Considéré subjectivement, l’idéal de l’activité, ce qui doit être fait, c’est la vertu : pris objectivement, c’est le devoir, ou l’honnête. Le mot devoir exprime la conduite particulière, déterminée, que nous devons tenir à l’égard de tel ou tel ; le mot honnête représente d’une manière générale à la fois la direction et le but que l’arétique impose à nos libres efforts, abstraction faite des circonstances et des personnes envers qui existe l’obligation.

Enfin, le troisième idéal, celui qui se rapporte à la nature de l’homme en tant qu’il a besoin, c’est la notion du bien. Plus important que le premier, ce troisième idéal ne l’est pas moins que le second ; en un sens, il l’est même plus, car il ne présente pas comme les deux autres, un caractère d’appropriation individuelle. « L’homme ne peut sentir que ses propres sentiments, et il ne peut agir qu’avec ses propres pouvoirs ; mais le besoin, qui est le stimulant de l’action, son intelligence lui en révèle l’existence, en dehors de lui-même aussi bien qu’en lui-même ; à ce point de vue, l’idéal du bien est le plus noble et le plus grand de tous. »

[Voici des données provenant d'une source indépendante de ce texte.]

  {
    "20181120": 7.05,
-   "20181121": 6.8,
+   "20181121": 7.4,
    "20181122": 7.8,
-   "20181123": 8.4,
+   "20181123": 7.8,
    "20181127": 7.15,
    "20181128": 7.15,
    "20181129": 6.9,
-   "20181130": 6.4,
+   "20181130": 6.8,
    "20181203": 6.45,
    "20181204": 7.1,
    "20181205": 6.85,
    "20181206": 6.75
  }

Cet idéal du bien embrasse à la fois l’arétique et l’eudémonique, du moins en tant que l’eudémonique combine la notion de devoir avec celle de plaisir, et considère telle sorte de bonheur comme spécifiquement supérieure à telle autre.

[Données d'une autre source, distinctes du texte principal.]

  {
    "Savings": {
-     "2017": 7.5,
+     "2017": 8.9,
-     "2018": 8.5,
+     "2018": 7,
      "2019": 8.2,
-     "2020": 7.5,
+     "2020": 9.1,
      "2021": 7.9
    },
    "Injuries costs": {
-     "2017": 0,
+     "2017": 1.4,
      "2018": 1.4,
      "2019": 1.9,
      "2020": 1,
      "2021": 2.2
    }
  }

Les idéaux que considère la philosophie morale sont, en un sens, des conceptions de l’imagination, car, nous l’avons vu, ils expriment une sorte de non-existence dont la réalisation est représentée comme désirable ; ils sont donc des anticipations de l’imagination. Mais ils sont quelque chose de plus. Chacun se forme en imagination des objets qu’il donne pour buts à son activité ; l’un rêve de bâtir une église, l’autre, de faire sa fortune, Alexandre, de conquérir le monde, Christophe Colomb, d’atteindre le Cathay à travers l’Océan, celui-ci, de travailler au plus grand bonheur du plus grand nombre, celui-là d’agir en sorte que le remords ne vienne jamais troubler sa conscience. Ce sont là, si l’on veut, autant d’idéaux, mais de nature fort diverse. Les uns sont conçus comme devant également s’imposer à tous les hommes. Alexandre, Colomb, ne pouvaient penser que chacun dût, à leur exemple, tenter la conquête du monde ou la découverte de la route des Indes par l’Occident, mais Bentham se refuse à croire, et avec raison, que le plus grand bonheur du plus grand nombre n’apparaisse pas à tous les esprits comme le but le plus désirable et le plus élevé.